Never underestimate the power of folded paper...this year Red Bull's Paper Wings Championship was held in Salzburg, Austria...
Armed with just a single sheet of A4, British entrants, Nick Goodwin, George Miller and Matteo Sibilia reached the finals of the Red Bull Paper Wings Championships. In qualifying competitions across the globe more than 37, 000 students from 85 countries folded their bits of paper into the best planes possible.
"I was on my way to hand in an essay when I got stopped in the student's union, offered a drink and asked to throw a paper plane for a chance to win a trip to Austria," said George Miller, a student at Exeter University. Two months later, he was flown to Austria along with 205 other Paper Pilots from around the globe to battle it out in the plane flying final.
The venue was as extraordinary as the event itself - Red Bull's private aircraft space Hangar-7.
The building was opened in 2003 after four years painstaking work piecing together 1,753 individually crafted bits of glass.
The paper plane captains showcased their skills in three different disciplines.
First up was Aerobatics, the category marked on aviation tricks and overall creativity.
Pilots dived, danced and even stripped as they launched their paper creations into the air.
"I am so excited to have won. I've spent eight years training for this moment," said category winner Takeshige Kishiua from Japan.

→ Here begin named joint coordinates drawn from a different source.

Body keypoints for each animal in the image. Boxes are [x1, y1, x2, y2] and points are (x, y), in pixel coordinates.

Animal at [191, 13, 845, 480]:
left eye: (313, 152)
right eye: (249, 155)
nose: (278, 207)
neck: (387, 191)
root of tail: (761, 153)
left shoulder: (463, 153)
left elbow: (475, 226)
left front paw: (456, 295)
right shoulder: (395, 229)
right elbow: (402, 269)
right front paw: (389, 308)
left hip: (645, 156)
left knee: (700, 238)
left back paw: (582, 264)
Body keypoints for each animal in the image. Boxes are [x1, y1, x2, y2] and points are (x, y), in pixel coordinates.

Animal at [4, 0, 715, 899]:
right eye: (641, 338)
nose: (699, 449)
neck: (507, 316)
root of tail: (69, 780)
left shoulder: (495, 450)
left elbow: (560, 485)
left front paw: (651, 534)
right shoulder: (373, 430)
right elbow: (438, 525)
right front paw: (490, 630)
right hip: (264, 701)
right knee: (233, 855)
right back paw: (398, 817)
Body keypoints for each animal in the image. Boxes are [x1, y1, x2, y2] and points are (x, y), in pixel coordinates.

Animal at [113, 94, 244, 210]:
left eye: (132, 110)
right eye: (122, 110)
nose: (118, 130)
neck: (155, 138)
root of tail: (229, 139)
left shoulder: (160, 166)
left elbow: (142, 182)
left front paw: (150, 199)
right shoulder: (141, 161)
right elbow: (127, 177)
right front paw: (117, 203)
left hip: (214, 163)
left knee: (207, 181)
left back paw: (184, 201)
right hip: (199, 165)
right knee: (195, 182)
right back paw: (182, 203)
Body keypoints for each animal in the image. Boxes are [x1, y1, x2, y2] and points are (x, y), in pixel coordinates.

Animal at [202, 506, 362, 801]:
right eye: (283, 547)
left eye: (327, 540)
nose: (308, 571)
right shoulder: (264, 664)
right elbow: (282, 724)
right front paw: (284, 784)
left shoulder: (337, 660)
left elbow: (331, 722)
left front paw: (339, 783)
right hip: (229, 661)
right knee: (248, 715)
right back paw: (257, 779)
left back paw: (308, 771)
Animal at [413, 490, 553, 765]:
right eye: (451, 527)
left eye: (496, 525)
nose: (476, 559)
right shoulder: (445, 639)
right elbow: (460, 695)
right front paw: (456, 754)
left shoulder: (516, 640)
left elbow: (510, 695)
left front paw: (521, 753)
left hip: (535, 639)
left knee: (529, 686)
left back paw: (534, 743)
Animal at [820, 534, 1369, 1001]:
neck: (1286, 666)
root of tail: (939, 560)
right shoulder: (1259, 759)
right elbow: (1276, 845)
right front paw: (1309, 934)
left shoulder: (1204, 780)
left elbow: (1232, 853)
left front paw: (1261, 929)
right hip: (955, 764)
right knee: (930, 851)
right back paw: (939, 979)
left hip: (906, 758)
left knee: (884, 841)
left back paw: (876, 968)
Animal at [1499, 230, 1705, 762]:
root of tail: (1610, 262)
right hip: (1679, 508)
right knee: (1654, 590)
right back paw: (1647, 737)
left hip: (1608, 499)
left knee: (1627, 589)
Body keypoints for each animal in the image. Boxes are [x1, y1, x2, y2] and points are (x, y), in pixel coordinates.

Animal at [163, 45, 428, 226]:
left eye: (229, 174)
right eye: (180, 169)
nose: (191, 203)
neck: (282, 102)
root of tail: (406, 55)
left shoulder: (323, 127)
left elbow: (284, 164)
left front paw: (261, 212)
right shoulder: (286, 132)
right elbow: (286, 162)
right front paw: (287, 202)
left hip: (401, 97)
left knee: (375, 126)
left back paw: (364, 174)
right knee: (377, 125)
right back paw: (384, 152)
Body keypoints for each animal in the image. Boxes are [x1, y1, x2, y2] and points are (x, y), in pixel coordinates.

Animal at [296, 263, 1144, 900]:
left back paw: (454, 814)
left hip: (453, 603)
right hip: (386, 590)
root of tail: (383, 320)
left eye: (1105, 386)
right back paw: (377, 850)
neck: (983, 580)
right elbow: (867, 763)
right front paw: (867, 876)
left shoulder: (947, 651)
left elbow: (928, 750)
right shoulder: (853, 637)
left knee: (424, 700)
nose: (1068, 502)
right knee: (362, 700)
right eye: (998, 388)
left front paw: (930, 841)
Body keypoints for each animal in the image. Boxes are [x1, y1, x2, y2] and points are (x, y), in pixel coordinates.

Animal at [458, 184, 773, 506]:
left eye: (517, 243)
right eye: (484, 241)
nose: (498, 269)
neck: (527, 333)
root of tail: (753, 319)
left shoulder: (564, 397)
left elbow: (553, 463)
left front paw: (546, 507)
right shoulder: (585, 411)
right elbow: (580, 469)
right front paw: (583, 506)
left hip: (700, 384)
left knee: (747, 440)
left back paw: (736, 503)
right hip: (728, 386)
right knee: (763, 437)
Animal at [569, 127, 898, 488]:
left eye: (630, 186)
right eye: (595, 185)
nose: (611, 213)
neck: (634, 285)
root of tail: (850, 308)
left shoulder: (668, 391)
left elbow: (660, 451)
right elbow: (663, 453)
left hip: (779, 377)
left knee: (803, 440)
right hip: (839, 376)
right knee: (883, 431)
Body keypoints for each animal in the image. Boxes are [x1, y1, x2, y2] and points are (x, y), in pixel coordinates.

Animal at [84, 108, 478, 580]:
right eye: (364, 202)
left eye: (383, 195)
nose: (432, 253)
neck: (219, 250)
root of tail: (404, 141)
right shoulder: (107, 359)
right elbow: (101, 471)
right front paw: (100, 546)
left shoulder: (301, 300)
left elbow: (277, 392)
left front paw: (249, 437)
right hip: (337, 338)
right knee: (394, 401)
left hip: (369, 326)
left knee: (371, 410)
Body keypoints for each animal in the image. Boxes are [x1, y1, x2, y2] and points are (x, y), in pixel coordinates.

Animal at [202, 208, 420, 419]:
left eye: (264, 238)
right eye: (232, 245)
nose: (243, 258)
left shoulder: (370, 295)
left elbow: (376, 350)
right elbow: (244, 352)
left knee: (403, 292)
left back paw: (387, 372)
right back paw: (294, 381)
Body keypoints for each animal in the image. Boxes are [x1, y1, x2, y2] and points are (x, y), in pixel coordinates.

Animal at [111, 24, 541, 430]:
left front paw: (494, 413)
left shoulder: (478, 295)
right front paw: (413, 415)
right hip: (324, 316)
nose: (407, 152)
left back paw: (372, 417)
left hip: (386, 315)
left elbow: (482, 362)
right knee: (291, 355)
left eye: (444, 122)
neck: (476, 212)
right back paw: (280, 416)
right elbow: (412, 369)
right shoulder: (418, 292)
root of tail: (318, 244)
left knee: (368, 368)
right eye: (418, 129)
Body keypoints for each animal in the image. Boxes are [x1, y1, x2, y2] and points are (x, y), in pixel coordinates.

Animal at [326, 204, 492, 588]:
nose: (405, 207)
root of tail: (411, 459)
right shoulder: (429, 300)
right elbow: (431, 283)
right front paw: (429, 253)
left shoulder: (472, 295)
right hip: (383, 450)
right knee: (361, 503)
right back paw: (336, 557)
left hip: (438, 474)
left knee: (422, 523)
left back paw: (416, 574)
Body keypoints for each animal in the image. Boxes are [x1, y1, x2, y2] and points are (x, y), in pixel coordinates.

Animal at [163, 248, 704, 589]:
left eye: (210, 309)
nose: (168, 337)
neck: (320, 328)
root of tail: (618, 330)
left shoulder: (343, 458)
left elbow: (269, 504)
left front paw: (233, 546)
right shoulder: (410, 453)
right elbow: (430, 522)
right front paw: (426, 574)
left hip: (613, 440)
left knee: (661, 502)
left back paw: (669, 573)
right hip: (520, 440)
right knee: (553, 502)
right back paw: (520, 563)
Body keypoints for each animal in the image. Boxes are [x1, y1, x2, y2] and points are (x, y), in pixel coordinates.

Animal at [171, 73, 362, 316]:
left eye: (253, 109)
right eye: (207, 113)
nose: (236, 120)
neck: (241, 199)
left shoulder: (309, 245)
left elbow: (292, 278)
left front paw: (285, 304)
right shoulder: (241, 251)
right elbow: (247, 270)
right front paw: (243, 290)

Kishua, a dedicated member of the Japanese Origami Paper Planes Association, clearly took things a little more seriously than Team GB.
Nick Goodwin, the British long-distance candidate said he "only entered for a laugh".
But he added that he "had the most incredible weekend, meeting and swapping plane folding tips with amazing people from all around the world" - all without having to lay a finger on his student loan.